***** GIVEN PASSAGE

The PICL envmond plug-in opens a SMC driver stream and requests sensor events. The SMC monitors the sensors and generates an event when it detects a change at a particular sensor which meets one of the specified thresholds and generates an event to local Solaris software. This event is captured by the SMC driver (as an IPMI message) and is sent on an open STREAM that has requested sensor events. The sensor events are received by the PICL plug-in. The PICL plug-in updates the State property based on the information it extracts from the IPMI message and posts a PICL event.

Sample Application Program

This section presents a sample environmental monitoring (envmond) application that monitors the CPU diode temperature.


CODE EXAMPLE 2-1 Sample envmond Application Program
/*
 * sensor_readwrite.c
 *
 * compile: cc sensor_readwrite.c -lthread -lpicl -o sensor_readwrite
 */
#include <stdio.h>
#include <picl.h>
 
#define HI_POWEROFF_THRESHOLD   "HighPowerOffThreshold"
#define HI_SHUTDOWN_THRESHOLD   "HighShutdownThreshold"
#define HI_WARNING_THRESHOLD    "HighWarningThreshold"
#define LO_POWEROFF_THRESHOLD   "LowPowerOffThreshold"
#define LO_SHUTDOWN_THRESHOLD   "LowShutdownThreshold"
#define LO_WARNING_THRESHOLD    "LowWarningThreshold"

**********
***** RAW DATA

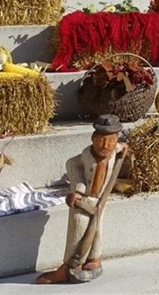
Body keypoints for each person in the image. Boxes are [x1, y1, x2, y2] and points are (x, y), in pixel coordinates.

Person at [37, 115, 127, 285]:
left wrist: (123, 148)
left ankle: (94, 259)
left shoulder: (114, 150)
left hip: (100, 200)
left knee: (97, 229)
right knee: (78, 226)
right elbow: (71, 164)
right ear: (93, 139)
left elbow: (120, 147)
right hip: (84, 199)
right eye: (100, 141)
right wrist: (77, 191)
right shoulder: (86, 155)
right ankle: (69, 265)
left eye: (110, 141)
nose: (105, 146)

**********

ACTIVITY LIST –
1/ How would you translate this sentence from the passage on PICL sensor events into Spanish: "This section presents a sample environmental monitoring (envmond) application that monitors the CPU diode temperature."
2/ Can you quote everything in the passage on PICL sensor events from "The PICL envmond" down to "a PICL event."?

SOLUTIONS TO EACH TASK –
1/ Esta sección presenta una aplicación de ejemplo de monitoreo ambiental (envmond) que monitorea la temperatura del diodo de la CPU.

2/
The PICL envmond plug-in opens a SMC driver stream and requests sensor events. The SMC monitors the sensors and generates an event when it detects a change at a particular sensor which meets one of the specified thresholds and generates an event to local Solaris software. This event is captured by the SMC driver (as an IPMI message) and is sent on an open STREAM that has requested sensor events. The sensor events are received by the PICL plug-in. The PICL plug-in updates the State property based on the information it extracts from the IPMI message and posts a PICL event.